TASK DIRECTIONS: Please pull out the lines in the records that run from the line containing "приложение, которое теперь" through the line containing "количество функций из", with both of those lines included. Reproduce them word for word and give nothing else.

Source records:
■ ■ ■ ■ ■
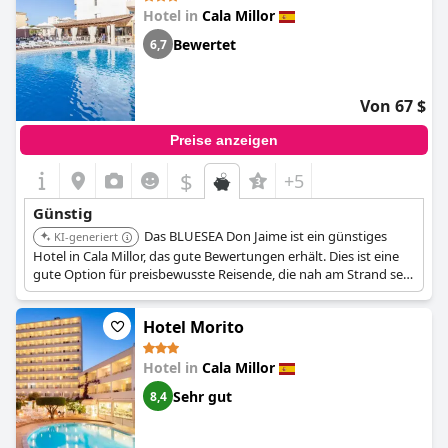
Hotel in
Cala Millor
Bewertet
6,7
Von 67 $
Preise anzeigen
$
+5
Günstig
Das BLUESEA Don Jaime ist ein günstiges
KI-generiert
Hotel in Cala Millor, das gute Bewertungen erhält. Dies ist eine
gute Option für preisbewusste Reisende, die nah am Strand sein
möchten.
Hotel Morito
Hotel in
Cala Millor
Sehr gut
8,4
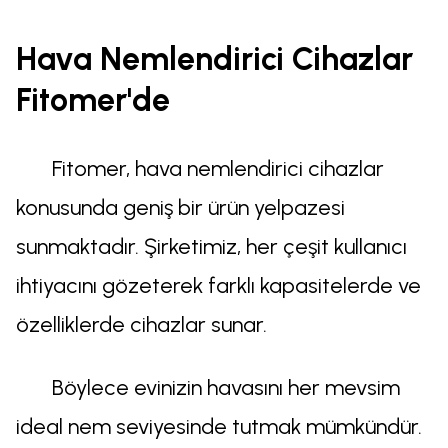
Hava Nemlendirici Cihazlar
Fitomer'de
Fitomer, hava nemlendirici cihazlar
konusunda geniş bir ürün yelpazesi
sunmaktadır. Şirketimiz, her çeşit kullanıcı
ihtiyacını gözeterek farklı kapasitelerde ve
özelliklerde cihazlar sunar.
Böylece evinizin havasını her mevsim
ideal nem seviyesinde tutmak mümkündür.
■ ■ ■ ■ ■
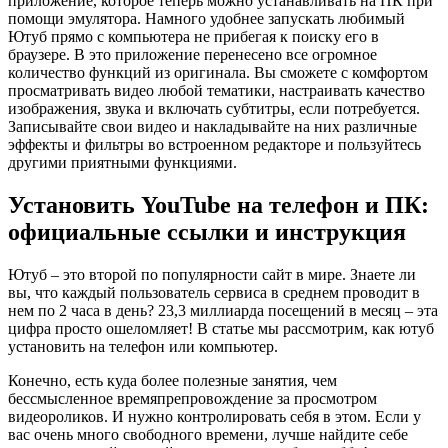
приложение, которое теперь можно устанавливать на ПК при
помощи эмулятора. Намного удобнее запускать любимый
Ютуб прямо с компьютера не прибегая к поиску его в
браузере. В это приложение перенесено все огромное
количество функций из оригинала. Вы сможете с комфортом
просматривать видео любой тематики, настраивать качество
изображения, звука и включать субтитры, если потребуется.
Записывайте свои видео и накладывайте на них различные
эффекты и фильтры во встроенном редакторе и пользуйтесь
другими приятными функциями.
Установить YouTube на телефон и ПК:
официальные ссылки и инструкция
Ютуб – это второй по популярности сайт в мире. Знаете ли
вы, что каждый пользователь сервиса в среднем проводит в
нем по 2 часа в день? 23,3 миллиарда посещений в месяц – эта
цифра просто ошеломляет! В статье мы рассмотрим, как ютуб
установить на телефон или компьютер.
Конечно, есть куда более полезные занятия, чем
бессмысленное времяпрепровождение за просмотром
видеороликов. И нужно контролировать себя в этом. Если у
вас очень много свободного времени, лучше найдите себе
■ ■ ■ ■ ■
SOLUTION TO THIS TASK:
приложение, которое теперь можно устанавливать на ПК при
помощи эмулятора. Намного удобнее запускать любимый
Ютуб прямо с компьютера не прибегая к поиску его в
браузере. В это приложение перенесено все огромное
количество функций из оригинала. Вы сможете с комфортом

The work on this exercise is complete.